● THE DATA
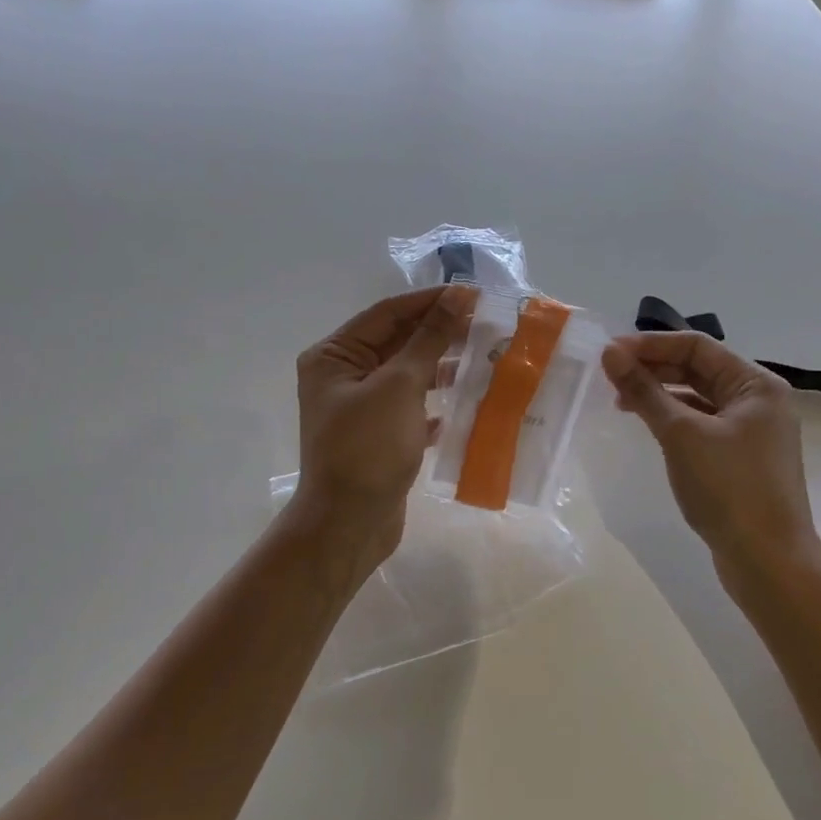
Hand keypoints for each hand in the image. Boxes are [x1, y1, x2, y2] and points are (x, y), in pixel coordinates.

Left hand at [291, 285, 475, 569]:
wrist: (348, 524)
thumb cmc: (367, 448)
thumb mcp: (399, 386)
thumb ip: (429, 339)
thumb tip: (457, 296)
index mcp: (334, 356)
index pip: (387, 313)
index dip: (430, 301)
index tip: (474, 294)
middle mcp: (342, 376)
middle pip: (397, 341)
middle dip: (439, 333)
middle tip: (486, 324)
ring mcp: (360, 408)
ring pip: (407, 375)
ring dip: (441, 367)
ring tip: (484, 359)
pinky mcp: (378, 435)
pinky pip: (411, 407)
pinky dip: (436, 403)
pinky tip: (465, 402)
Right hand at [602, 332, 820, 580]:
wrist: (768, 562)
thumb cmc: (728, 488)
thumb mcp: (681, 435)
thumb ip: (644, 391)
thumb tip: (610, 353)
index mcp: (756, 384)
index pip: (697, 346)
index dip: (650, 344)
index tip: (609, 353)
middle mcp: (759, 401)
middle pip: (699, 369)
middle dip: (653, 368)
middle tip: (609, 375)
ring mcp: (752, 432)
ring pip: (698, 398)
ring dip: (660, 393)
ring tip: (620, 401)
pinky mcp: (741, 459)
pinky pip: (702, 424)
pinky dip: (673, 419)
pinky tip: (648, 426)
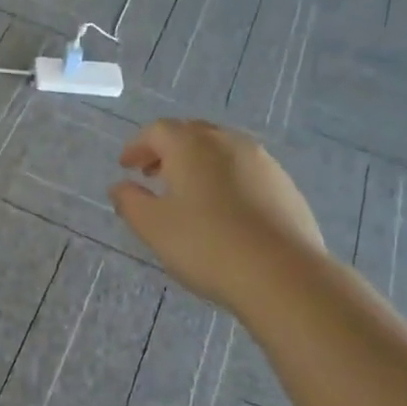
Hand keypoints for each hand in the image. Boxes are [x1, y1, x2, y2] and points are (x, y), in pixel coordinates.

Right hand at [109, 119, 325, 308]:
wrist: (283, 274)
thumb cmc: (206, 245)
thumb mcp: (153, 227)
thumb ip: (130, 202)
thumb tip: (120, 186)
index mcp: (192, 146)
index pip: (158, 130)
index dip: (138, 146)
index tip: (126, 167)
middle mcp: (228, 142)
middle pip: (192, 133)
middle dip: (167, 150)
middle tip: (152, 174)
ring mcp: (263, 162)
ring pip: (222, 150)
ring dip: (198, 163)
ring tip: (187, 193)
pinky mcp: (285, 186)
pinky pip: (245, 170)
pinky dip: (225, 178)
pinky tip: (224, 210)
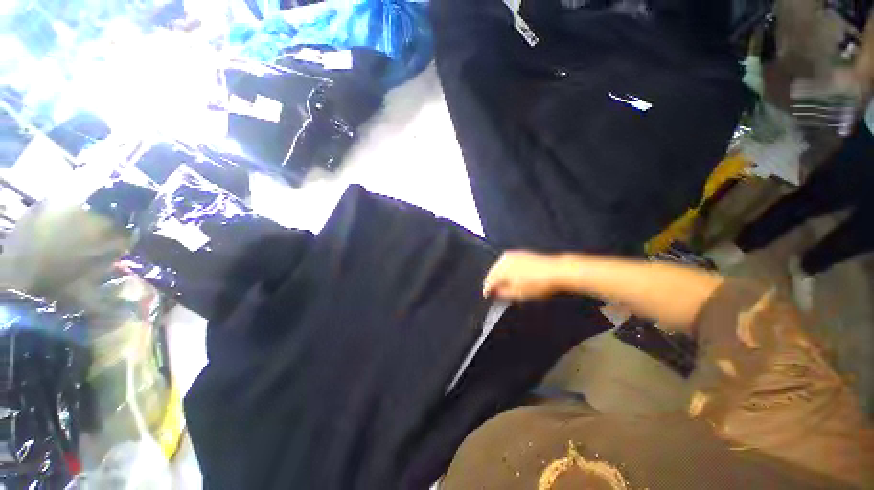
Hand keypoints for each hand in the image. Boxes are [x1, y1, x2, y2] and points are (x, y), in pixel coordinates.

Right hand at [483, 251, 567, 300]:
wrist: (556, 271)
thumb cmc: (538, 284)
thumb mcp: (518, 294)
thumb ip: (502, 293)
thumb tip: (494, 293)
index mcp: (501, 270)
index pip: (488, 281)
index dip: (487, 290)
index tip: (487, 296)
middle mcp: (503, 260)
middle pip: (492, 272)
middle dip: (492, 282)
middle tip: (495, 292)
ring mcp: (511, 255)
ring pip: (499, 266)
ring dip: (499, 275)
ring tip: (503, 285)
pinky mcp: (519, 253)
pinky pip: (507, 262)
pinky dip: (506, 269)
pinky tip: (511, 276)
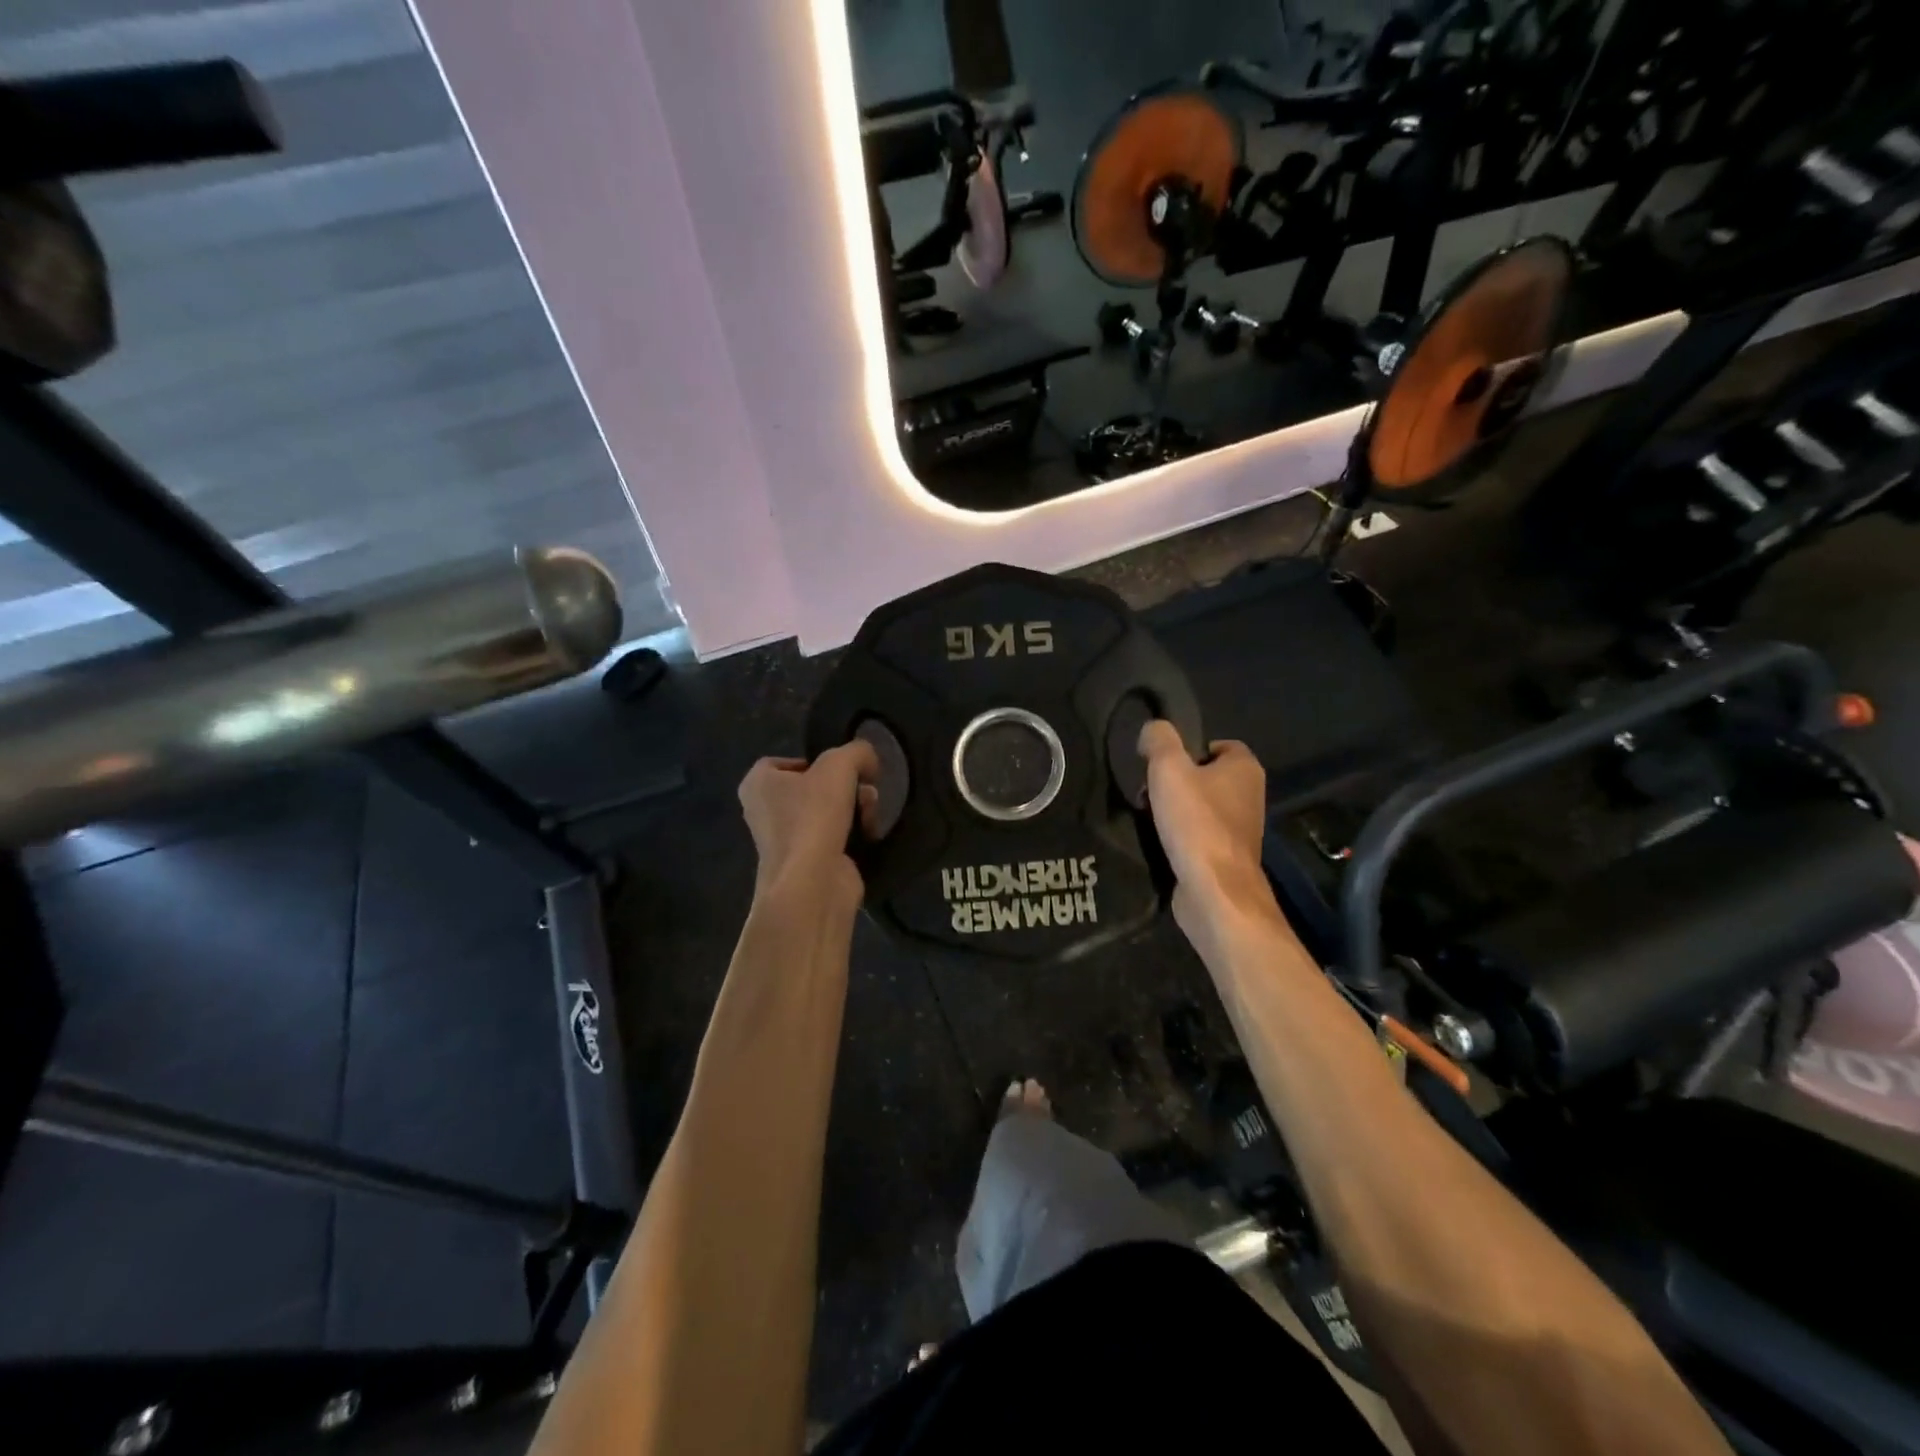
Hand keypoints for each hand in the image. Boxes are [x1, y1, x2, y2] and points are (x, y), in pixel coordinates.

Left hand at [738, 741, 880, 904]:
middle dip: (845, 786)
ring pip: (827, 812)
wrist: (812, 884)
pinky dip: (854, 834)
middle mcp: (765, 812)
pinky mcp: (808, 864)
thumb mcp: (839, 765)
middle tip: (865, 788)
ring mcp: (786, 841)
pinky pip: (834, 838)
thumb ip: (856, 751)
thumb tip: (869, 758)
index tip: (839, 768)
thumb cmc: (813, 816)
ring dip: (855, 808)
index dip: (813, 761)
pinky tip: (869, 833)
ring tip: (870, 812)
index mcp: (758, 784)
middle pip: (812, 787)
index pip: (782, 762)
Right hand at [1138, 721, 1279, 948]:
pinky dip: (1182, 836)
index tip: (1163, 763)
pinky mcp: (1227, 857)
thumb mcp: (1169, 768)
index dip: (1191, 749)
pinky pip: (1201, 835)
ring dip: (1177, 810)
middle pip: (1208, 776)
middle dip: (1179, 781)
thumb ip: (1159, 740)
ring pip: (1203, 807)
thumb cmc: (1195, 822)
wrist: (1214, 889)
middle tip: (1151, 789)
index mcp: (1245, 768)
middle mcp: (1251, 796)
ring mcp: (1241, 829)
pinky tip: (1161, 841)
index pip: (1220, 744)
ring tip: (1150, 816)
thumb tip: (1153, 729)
--
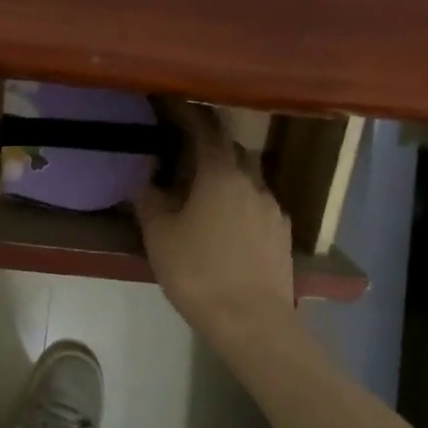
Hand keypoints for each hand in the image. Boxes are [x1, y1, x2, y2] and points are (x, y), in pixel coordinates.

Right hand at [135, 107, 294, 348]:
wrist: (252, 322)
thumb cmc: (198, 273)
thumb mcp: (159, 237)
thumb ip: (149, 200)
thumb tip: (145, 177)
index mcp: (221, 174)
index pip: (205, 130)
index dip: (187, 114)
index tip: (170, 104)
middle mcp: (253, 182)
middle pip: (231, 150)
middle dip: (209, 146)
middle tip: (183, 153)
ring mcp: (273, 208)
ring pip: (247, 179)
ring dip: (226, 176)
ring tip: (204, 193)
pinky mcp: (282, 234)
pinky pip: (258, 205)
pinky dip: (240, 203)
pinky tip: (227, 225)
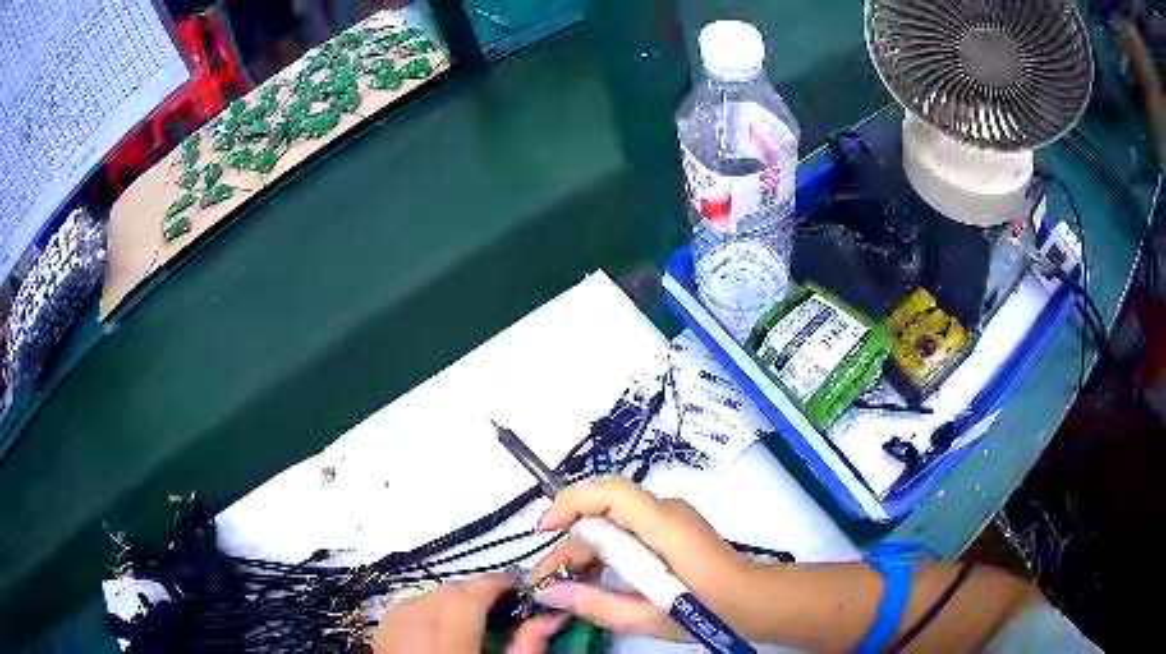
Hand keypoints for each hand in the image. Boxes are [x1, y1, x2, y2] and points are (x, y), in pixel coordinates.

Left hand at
==
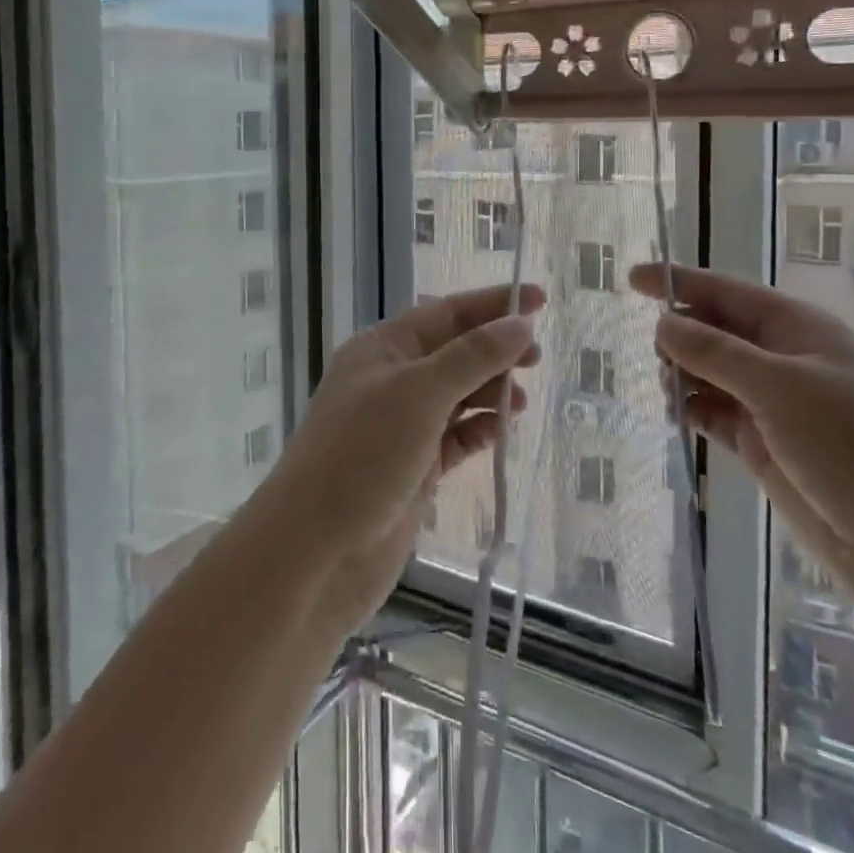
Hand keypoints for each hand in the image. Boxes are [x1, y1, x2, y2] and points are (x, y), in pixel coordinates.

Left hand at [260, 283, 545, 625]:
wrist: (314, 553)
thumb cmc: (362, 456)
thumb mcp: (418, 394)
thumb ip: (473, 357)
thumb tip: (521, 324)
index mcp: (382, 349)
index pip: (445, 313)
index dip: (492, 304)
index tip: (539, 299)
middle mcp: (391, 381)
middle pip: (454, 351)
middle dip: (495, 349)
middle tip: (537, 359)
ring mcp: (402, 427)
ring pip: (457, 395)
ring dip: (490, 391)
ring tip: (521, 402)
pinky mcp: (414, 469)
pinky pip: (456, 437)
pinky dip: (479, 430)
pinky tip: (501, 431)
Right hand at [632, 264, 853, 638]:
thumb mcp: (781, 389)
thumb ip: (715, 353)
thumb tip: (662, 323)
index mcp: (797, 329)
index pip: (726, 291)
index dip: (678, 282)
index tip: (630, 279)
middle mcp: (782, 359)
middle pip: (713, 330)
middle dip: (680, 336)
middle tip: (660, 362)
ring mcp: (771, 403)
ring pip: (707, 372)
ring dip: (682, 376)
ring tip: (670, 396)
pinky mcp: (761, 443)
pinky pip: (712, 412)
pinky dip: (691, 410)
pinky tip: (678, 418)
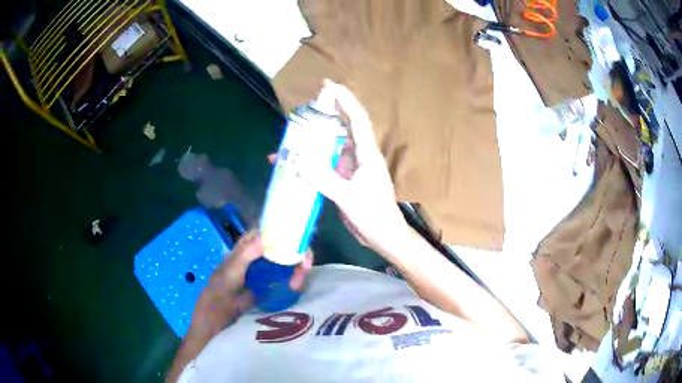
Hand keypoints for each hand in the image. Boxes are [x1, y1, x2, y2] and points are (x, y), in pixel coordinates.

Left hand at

● TASK STATEMENT
In the material above, locate the line containing "ring pip: (1203, 807)" and the line containing "thumb tip: (1153, 729)". Transcribe exactly those two lines and every line between them, and nothing more.

● OUTPUT OF THE TASK
ring pip: (1203, 807)
thumb cmc: (1195, 822)
wrist: (1214, 889)
middle tip: (1151, 789)
index mcp: (1245, 768)
middle mcp: (1251, 796)
ring mcp: (1241, 829)
pinky tip: (1161, 841)
index pip: (1220, 744)
ring tip: (1150, 816)
thumb tip: (1153, 729)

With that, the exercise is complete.